DATA FOR REVIEW: Begin

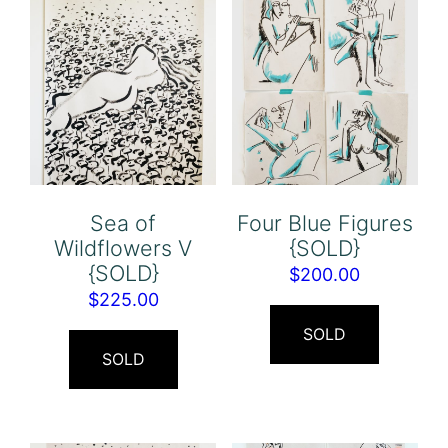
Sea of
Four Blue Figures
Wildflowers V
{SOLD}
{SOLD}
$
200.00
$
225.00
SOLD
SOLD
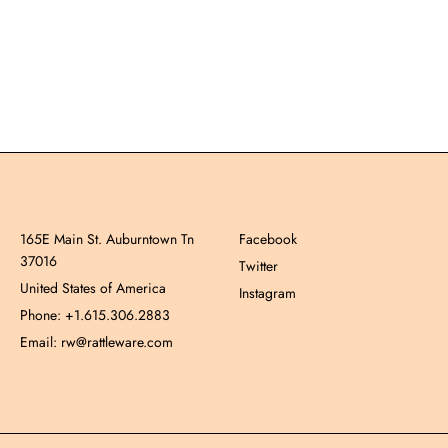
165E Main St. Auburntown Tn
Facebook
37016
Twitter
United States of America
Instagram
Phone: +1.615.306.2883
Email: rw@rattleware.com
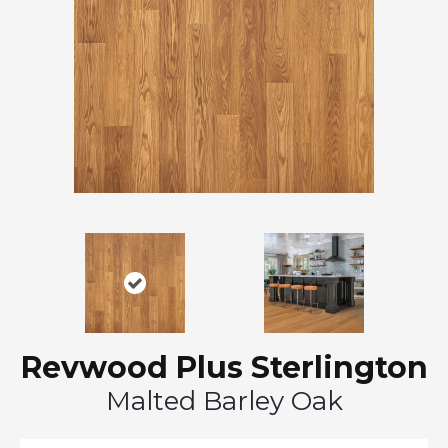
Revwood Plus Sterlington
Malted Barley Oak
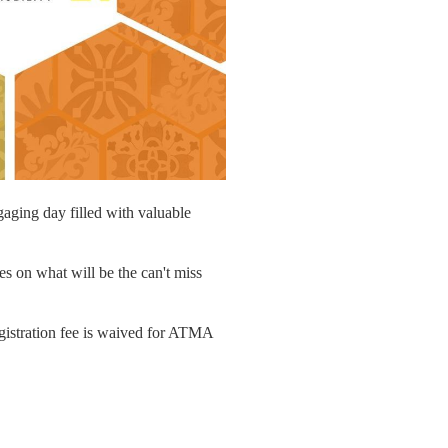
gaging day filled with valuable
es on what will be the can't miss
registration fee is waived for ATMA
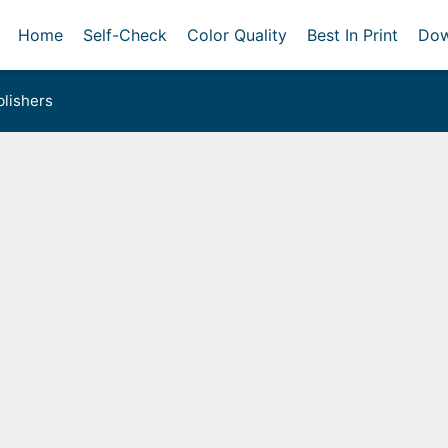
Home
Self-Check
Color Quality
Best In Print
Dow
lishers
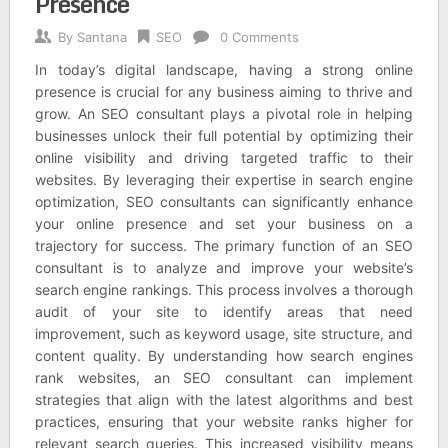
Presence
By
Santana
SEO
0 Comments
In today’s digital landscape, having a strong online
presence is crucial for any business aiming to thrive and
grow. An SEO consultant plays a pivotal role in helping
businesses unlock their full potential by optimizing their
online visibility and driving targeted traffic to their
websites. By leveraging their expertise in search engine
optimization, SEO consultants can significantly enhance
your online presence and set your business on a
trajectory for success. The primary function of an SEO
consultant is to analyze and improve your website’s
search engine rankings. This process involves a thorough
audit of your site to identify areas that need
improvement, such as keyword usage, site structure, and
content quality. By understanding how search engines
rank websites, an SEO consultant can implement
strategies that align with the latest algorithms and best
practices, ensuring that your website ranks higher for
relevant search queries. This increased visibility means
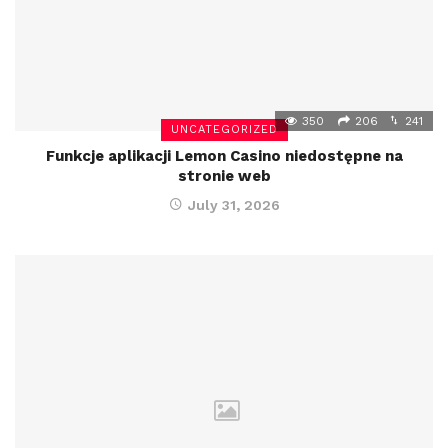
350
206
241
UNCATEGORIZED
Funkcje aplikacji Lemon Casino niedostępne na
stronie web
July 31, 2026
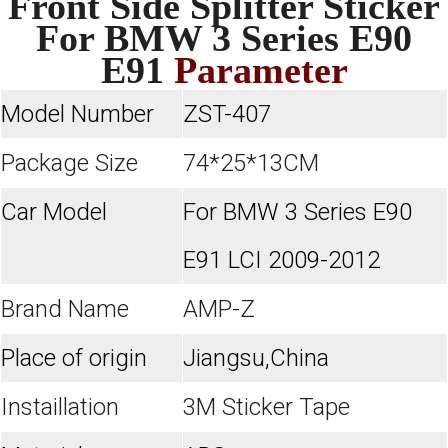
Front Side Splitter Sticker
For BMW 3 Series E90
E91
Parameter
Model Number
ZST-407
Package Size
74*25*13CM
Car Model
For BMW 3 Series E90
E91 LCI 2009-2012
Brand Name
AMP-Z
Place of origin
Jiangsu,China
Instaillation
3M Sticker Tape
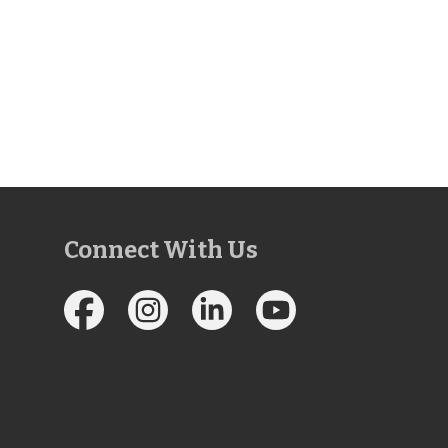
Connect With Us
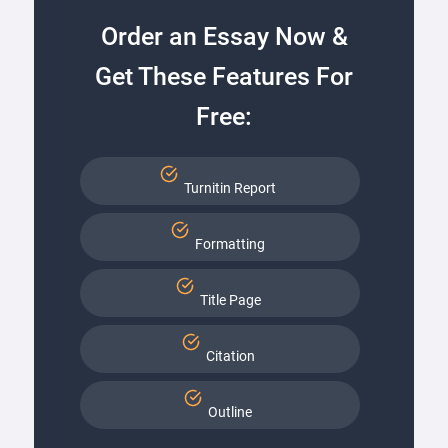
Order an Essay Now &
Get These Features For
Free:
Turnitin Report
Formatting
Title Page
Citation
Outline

DATA FOR REVIEW: End

▸ INSTRUCTIONS TO FOLLOW
Can you reproduce the text from all of the records above word for word, leaving the pictures out of your answer?

▸ SOLUTION TO THIS EXERCISE
Sea of
Four Blue Figures
Wildflowers V
{SOLD}
{SOLD}
$
200.00
$
225.00
SOLD
SOLD
165E Main St. Auburntown Tn
Facebook
37016
Twitter
United States of America
Instagram
Phone: +1.615.306.2883
Email: rw@rattleware.com
Revwood Plus Sterlington
Malted Barley Oak
gaging day filled with valuable
es on what will be the can't miss
registration fee is waived for ATMA
Home
Self-Check
Color Quality
Best In Print
Dow
lishers
Presence
By
Santana
SEO
0 Comments
In today’s digital landscape, having a strong online
presence is crucial for any business aiming to thrive and
grow. An SEO consultant plays a pivotal role in helping
businesses unlock their full potential by optimizing their
online visibility and driving targeted traffic to their
websites. By leveraging their expertise in search engine
optimization, SEO consultants can significantly enhance
your online presence and set your business on a
trajectory for success. The primary function of an SEO
consultant is to analyze and improve your website’s
search engine rankings. This process involves a thorough
audit of your site to identify areas that need
improvement, such as keyword usage, site structure, and
content quality. By understanding how search engines
rank websites, an SEO consultant can implement
strategies that align with the latest algorithms and best
practices, ensuring that your website ranks higher for
relevant search queries. This increased visibility means
350
206
241
UNCATEGORIZED
Funkcje aplikacji Lemon Casino niedostępne na
stronie web
July 31, 2026
Front Side Splitter Sticker
For BMW 3 Series E90
E91
Parameter
Model Number
ZST-407
Package Size
74*25*13CM
Car Model
For BMW 3 Series E90
E91 LCI 2009-2012
Brand Name
AMP-Z
Place of origin
Jiangsu,China
Instaillation
3M Sticker Tape
Connect With Us
Order an Essay Now &
Get These Features For
Free:
Turnitin Report
Formatting
Title Page
Citation
Outline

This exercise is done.